Els Quatre Gats is located on the ground floor of the famous modernist building Casa Marti, designed by Josep Puig i Cadafalch in 1896. The café appears to be situated in a medieval castle, with the façade where the entrance of the café is located drawing inspiration from the European Gothic style. The overall style of the building appears more Northern European than Catalan. However, the building is decorated with the classic ornamental elements of Catalan Art-Nouveau, or Catalan modernism. These elements include the iron elements of the building, the stained glass windows and the sculptures found on the corner of the building.
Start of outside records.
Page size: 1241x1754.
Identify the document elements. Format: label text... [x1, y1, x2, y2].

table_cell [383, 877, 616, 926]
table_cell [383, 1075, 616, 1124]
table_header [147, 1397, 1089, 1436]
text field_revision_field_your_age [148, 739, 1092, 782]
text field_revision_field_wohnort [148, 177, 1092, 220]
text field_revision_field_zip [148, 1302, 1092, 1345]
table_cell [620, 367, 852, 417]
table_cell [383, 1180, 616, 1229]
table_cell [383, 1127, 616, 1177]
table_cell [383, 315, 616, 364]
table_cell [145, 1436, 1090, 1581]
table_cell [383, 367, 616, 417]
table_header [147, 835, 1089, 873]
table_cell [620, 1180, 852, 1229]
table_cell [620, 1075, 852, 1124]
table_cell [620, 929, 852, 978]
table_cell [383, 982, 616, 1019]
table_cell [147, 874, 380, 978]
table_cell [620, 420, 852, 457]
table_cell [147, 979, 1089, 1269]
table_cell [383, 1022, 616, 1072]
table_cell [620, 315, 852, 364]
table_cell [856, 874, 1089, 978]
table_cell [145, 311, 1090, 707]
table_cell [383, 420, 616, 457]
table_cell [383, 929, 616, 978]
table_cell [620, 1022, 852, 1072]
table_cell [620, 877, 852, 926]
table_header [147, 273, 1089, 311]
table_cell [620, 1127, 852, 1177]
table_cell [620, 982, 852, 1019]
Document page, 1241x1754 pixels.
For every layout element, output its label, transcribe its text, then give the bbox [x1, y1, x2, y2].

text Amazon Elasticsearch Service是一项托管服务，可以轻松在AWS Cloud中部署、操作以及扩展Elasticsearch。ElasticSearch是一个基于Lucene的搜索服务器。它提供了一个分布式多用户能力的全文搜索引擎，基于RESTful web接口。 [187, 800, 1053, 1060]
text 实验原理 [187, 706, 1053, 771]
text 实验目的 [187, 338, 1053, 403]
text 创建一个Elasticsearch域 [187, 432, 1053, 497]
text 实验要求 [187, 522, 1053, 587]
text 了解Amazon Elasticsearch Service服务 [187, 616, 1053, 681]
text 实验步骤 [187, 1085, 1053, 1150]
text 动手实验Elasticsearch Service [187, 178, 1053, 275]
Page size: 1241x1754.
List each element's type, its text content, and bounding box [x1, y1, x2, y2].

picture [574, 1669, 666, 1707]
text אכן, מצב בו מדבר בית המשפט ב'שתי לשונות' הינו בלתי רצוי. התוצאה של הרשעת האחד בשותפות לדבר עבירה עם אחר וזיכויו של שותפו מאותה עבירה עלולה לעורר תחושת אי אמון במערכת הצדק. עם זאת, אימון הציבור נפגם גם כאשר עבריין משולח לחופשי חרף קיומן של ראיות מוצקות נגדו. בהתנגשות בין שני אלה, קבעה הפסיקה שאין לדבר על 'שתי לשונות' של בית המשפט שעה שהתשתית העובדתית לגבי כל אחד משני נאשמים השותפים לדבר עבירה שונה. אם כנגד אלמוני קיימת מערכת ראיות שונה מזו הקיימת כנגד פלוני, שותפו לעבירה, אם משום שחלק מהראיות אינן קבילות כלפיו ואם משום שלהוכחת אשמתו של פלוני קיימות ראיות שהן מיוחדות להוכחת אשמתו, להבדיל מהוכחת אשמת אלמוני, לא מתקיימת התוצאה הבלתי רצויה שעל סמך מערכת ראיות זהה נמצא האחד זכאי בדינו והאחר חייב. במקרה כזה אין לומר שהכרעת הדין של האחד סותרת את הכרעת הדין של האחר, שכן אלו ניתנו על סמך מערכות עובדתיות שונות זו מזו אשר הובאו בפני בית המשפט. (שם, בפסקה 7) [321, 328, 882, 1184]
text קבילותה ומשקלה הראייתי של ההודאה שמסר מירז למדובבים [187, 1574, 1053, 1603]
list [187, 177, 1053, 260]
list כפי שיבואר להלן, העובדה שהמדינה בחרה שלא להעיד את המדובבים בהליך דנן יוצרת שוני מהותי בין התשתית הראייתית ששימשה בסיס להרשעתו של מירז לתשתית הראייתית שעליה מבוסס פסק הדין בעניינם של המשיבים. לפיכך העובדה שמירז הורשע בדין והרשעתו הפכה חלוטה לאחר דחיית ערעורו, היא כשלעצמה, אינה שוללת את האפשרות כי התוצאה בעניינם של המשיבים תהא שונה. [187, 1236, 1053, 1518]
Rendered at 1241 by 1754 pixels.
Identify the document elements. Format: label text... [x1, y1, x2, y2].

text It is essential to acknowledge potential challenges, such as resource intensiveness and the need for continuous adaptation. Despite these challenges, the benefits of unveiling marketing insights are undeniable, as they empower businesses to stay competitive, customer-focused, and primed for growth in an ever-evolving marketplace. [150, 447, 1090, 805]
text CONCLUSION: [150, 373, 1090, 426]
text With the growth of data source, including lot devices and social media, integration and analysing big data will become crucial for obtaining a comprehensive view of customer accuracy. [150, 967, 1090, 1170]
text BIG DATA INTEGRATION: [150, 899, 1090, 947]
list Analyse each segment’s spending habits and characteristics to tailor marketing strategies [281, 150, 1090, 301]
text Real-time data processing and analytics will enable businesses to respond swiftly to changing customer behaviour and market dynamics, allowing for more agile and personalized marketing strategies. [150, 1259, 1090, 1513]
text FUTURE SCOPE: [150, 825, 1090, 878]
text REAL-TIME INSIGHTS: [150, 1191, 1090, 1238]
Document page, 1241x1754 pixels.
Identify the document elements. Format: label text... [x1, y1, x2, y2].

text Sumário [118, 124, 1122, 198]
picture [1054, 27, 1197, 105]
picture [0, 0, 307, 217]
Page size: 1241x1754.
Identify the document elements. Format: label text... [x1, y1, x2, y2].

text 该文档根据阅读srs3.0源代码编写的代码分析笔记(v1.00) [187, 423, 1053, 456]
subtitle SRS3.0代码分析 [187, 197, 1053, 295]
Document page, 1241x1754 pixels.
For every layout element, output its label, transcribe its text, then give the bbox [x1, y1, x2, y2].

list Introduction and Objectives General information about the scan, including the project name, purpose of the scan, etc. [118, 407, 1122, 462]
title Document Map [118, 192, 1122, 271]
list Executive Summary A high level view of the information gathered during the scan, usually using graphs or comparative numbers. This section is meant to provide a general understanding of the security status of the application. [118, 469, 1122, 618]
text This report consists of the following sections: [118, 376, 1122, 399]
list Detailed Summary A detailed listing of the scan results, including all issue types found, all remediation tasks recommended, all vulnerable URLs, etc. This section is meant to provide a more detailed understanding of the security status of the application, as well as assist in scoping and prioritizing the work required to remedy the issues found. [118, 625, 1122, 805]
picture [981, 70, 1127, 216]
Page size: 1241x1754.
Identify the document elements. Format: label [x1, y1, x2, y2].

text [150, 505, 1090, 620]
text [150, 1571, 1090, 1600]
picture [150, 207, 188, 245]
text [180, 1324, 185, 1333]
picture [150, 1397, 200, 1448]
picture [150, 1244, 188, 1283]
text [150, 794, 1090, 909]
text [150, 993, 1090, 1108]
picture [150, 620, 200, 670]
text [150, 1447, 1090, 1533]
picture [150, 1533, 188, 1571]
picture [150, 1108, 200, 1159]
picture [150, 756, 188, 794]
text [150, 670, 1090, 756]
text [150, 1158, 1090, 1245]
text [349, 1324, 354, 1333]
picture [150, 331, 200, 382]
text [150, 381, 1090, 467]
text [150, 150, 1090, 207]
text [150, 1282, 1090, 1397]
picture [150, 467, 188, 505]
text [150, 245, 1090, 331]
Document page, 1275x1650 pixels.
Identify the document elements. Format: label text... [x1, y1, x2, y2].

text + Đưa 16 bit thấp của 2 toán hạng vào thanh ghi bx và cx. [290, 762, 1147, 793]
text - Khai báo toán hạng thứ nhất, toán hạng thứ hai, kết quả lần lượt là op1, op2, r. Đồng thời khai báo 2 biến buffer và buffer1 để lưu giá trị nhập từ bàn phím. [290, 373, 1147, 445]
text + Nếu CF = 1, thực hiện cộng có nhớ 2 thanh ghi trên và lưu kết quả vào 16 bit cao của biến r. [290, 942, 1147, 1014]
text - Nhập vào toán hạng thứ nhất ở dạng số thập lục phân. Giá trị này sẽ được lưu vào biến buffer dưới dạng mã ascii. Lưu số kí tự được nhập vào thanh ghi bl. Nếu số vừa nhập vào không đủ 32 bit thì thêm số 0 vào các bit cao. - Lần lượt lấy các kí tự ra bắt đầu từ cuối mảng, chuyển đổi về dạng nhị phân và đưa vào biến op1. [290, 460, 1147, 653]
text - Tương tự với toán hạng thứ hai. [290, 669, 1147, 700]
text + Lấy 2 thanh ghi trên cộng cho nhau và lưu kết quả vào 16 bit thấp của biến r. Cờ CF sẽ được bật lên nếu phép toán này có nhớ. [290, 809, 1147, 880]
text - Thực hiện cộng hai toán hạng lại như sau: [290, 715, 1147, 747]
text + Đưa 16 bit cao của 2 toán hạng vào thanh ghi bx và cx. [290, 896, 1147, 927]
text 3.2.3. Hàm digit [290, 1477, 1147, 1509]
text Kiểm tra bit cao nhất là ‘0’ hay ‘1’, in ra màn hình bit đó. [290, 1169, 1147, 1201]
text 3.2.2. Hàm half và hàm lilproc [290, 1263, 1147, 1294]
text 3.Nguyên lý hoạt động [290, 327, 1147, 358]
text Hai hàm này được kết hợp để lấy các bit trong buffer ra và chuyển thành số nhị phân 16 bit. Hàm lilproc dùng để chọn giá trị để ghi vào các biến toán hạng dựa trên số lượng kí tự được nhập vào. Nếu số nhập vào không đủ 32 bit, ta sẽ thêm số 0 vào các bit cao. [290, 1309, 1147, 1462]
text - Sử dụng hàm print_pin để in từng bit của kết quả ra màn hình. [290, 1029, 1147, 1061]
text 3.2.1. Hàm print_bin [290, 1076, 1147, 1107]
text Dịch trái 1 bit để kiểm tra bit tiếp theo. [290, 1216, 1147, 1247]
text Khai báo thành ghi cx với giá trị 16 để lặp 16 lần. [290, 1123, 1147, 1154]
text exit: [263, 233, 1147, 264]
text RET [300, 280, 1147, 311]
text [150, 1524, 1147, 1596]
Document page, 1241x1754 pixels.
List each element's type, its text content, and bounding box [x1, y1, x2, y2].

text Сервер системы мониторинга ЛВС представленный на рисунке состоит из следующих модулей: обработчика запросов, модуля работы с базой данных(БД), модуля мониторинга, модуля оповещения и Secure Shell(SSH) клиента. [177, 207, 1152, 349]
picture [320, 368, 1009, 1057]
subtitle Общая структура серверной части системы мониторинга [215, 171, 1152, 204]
The wrought iron work is a product of Manuel Ballerín, and the sculpture of the narrative capitals is by famous Barcelona sculptor Eusebi Arnau while the sculpture of Saint Joseph is by Josep Llimona, another famous Spanish sculptor. Unfortunately, the statue of Saint Joseph is a reproduction of the original, as the original work was destroyed during the Spanish Civil War.

The balconies of the building were designed in the Catalan Art-Nouveau style, a name which was given to the modernist movement within Barcelona and Catalonia itself. This type of architectural style can also be seen depicted in the stained-glass windows, which are contained in large pointed arches of the gothic style of architecture. The furniture of the building was actually funded by Ramón Casa, but is of a medieval architectural style rather than modernist. The mixture of all of these distinct types of architectural styles, such as gothic, medieval and the many modernist elements of Catalan Art-Nouveau that can be found on the façade of the building, are what makes this building an incredible example of modernist architecture. The building was declared an Asset of Natural Cultural Interest on the ninth of January in 1976.

==Literary review ==

In 1899, a literary review of the same name as the café was published for the first time. The magazine contained articles from many different modernists, with the majority written by two of the founders of the café, Ramon Casas and Miguel Utrillo. The review, much like the café itself, was modeled after Le Chat Noir, and would become the artistic and literary platform of Catalan modernism. The purpose of this literary review was to inform the general public of Barcelona about the thoughts and ideas of the Barcelona modernist artists and to talk frankly about their works. The articles in the magazine were both serious and humorous, and the majorities were written with the intention of defending the modernist's works of art to the people of Barcelona. After the review ended, publishing only fifteen issues, the new magazine Pel y Ploma continued the tradition of Els Quatre Gats. Pel y Ploma, in English Hair and Feather, ran from 1899 until 1903 and then was replaced with a third magazine, Forma. Ramon Casas and Miguel Utrillo continued to be main contributors to the two magazines that followed the original Els Quatre Gats, and kept the legacy of the café alive after it closed down. The third magazine lacked subscriptions and was ended in 1908.